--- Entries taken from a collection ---

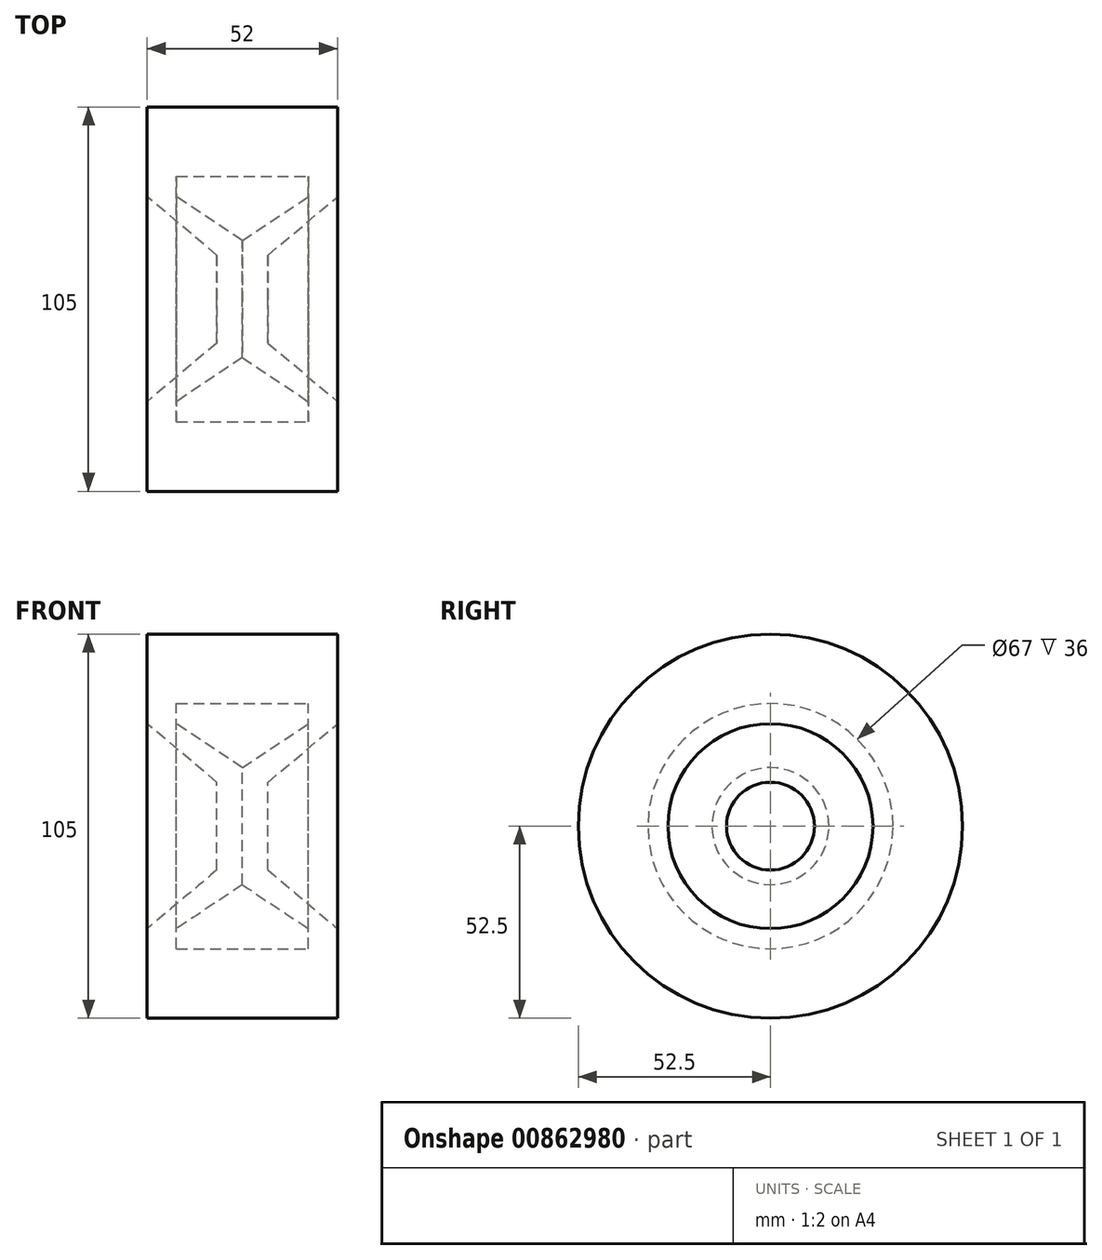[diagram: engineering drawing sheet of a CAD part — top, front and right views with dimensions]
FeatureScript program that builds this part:
annotation { "Feature Type Name" : "Feature", "Feature Type Description" : "" }
export const myFeature = defineFeature(function(context is Context, id is Id, definition is map)
    precondition{}
    {
        {
            var Q0;
            Q0=qCreatedBy(makeId("Front.planeOp"),FACE);
            var sketch = newSketch(context, id + "F0", { "sketchPlane" : qUnion([Q0])});
            skLineSegment(sketch, "E0", {"start": v(0, 52.5) * mm, "end": v(26, 52.5) * mm});
            skLineSegment(sketch, "E1", {"start": v(26, 52.5) * mm, "end": v(26, 33.5) * mm});
            skLineSegment(sketch, "E2", {"start": v(26, 33.5) * mm, "end": v(26, 28) * mm});
            skLineSegment(sketch, "E3", {"start": v(26, 28) * mm, "end": v(7, 12) * mm});
            skLineSegment(sketch, "E4", {"start": v(7, 12) * mm, "end": v(7, 0) * mm});
            skLineSegment(sketch, "E5", {"start": v(7, 0) * mm, "end": v(0, 0) * mm});
            skLineSegment(sketch, "E6", {"start": v(0, 0) * mm, "end": v(0, 16) * mm});
            skLineSegment(sketch, "E7", {"start": v(0, 16) * mm, "end": v(18, 28) * mm});
            skLineSegment(sketch, "E8", {"start": v(18, 28) * mm, "end": v(18, 33.5) * mm});
            skLineSegment(sketch, "E9", {"start": v(18, 33.5) * mm, "end": v(0, 33.5) * mm});
            skLineSegment(sketch, "E10", {"start": v(0, 33.5) * mm, "end": v(0, 52.5) * mm});
            skSolve(sketch);
        }
        {
            var Q0;
            Q0 = qSketchRegion(id + "F0", true);
            var Q1;
            Q1=sQuery(id+"F0.wireOp",EDGE,"E5");
            revolve(context, id + "F1", {"surfaceOperationType" : NewSurfaceOperationType.NEW, "entities" : qUnion([Q0]), "axis" : qUnion([Q1]), "revolveType" : RevolveType.FULL});
        }
        {
            var Q0;
            Q0=makeQuery(id+"F1.opRevolve","SWEPT_BODY",BODY,{"disambiguationData":[OSD([sQuery(id+"F0.wireOp",EDGE,"E0"),sQuery(id+"F0.wireOp",EDGE,"E1"),sQuery(id+"F0.wireOp",EDGE,"E2"),sQuery(id+"F0.wireOp",EDGE,"E3"),sQuery(id+"F0.wireOp",EDGE,"E4"),sQuery(id+"F0.wireOp",EDGE,"E5"),sQuery(id+"F0.wireOp",EDGE,"E6"),sQuery(id+"F0.wireOp",EDGE,"E7"),sQuery(id+"F0.wireOp",EDGE,"E8"),sQuery(id+"F0.wireOp",EDGE,"E9"),sQuery(id+"F0.wireOp",EDGE,"E10")])]});
            var Q1;
            Q1=qCreatedBy(makeId("Right.planeOp"),FACE);
            mirror(context, id + "F2", {"operationType" : NewBodyOperationType.ADD, "entities" : qUnion([Q0]), "mirrorPlane" : qUnion([Q1])});
        }
        {
            var Q0;
            Q0=qCreatedBy(makeId("Front.planeOp"),FACE);
            cPlane(context, id + "F3", {"entities" : qUnion([Q0]), "cplaneType" : CPlaneType.OFFSET, "offset" : 52.5 * mm, "width" : 150 * mm, "height" : 150 * mm});
        }
    });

--- REQUIREMENT ---
Which lines of the records above contain the string "EDGE"? Show every such line in full, matching case exactly.

--- FULL ANSWER ---
            Q1=sQuery(id+"F0.wireOp",EDGE,"E5");
            Q0=makeQuery(id+"F1.opRevolve","SWEPT_BODY",BODY,{"disambiguationData":[OSD([sQuery(id+"F0.wireOp",EDGE,"E0"),sQuery(id+"F0.wireOp",EDGE,"E1"),sQuery(id+"F0.wireOp",EDGE,"E2"),sQuery(id+"F0.wireOp",EDGE,"E3"),sQuery(id+"F0.wireOp",EDGE,"E4"),sQuery(id+"F0.wireOp",EDGE,"E5"),sQuery(id+"F0.wireOp",EDGE,"E6"),sQuery(id+"F0.wireOp",EDGE,"E7"),sQuery(id+"F0.wireOp",EDGE,"E8"),sQuery(id+"F0.wireOp",EDGE,"E9"),sQuery(id+"F0.wireOp",EDGE,"E10")])]});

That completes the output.